The perimeter of the Bletchley Park grounds was wired, and guarded by the RAF regiment, whose NCOs warned the men that if they didn't look lively they would be sent "inside the Park," suggesting that it was now a kind of lunatic asylum.
Denniston was to remain in command until around June 1940, when hospitalization for a stone in his bladder forced him to undertake less exacting duties. After his recovery he returned to Bletchley for a time before moving to London in 1941 to work on diplomatic traffic. Travis, who had been head of the Naval Section of GCCS and second in command to Denniston, took his place and ran Bletchley Park for the rest of the war. In recognition of his achievements he became Sir Edward Travis in 1942.
In spite of his hospitalization, Denniston, on his own initiative, flew to America in 1941, made contact with leaders of the cryptological organizations, and laid the foundations for later cooperation. He established a close personal relationship with the great American cryptologist William Friedman, who visited him in England later. The air flights were dangerous. On Denniston's return journey a plane just ahead of his and one just behind were both shot down.

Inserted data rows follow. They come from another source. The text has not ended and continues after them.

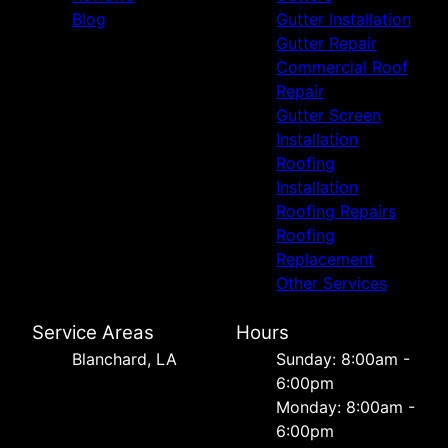
Blog
Gutter Installation
Gutter Repair
Commercial Roof
Repair
Gutter Screen
Installation
Roofing
Installation
Roofing Repairs
Roofing
Replacement
Other Services
Service Areas
Hours
Blanchard, LA
Sunday: 8:00am -
6:00pm
Monday: 8:00am -
6:00pm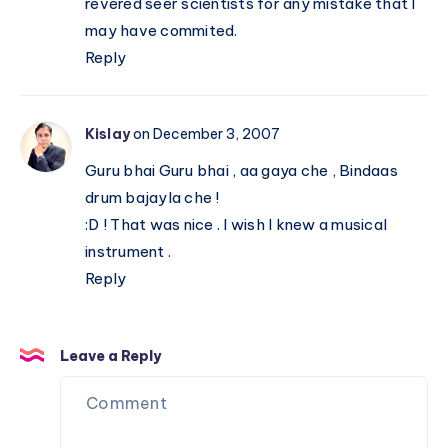
revered seer scientists for any mistake that I
may have commited.
Reply
Kislay
on December 3, 2007
Guru bhai Guru bhai , aa gaya che , Bindaas
drum bajayla che !
:D ! That was nice . I wish I knew a musical
instrument .
Reply
Leave a Reply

(2) Alan Hodges, Alan Turing: the Enigma (1983)
The director of GC and CS, Commander Alastair Denniston, was allowed by the Treasury to employ thirty civilian Assistants, as the high-level staff were called, and about fifty clerks and typists. For technical civil-service reasons, there were fifteen Senior and fifteen Junior Assistants. The Senior Assistants had all served in Room 40, except perhaps Feterlain, an exile from Russia who became head of the Russian section. There was Oliver Strachey, who was brother of Lytton Strachey and husband of Ray Strachey, the well-known feminist, and there was Dillwyn Knox, the classical scholar and Fellow of King's until the Great War. Strachey and Knox had both been members of the Keynesian circle at its Edwardian peak. The Junior Assistants had been recruited as the department expanded a little in the 1920s; the most recently appointed of them, A. M. Kendrick, had joined in 1932.
The work of GC and CS had played an important part in the politics of the 1920s. Russian intercepts leaked to the press helped to bring down the Labour government in 1924. But in protecting the British Empire from a revived Germany, the Code and Cypher School was less vigorous. There was a good deal of success in reading the communications of Italy and Japan, but the official history was to describe it as "unfortunate" that "despite the growing effort applied at GC and CS to military work after 1936, so little attention was devoted to the German problem."
One underlying reason for this was economic. Denniston had to plead for an increase in staff to match the military activity in the Mediterranean. In the autumn of 1935, the Treasury allowed an increase of thirteen clerks, although only on a temporary basis of six months at a time.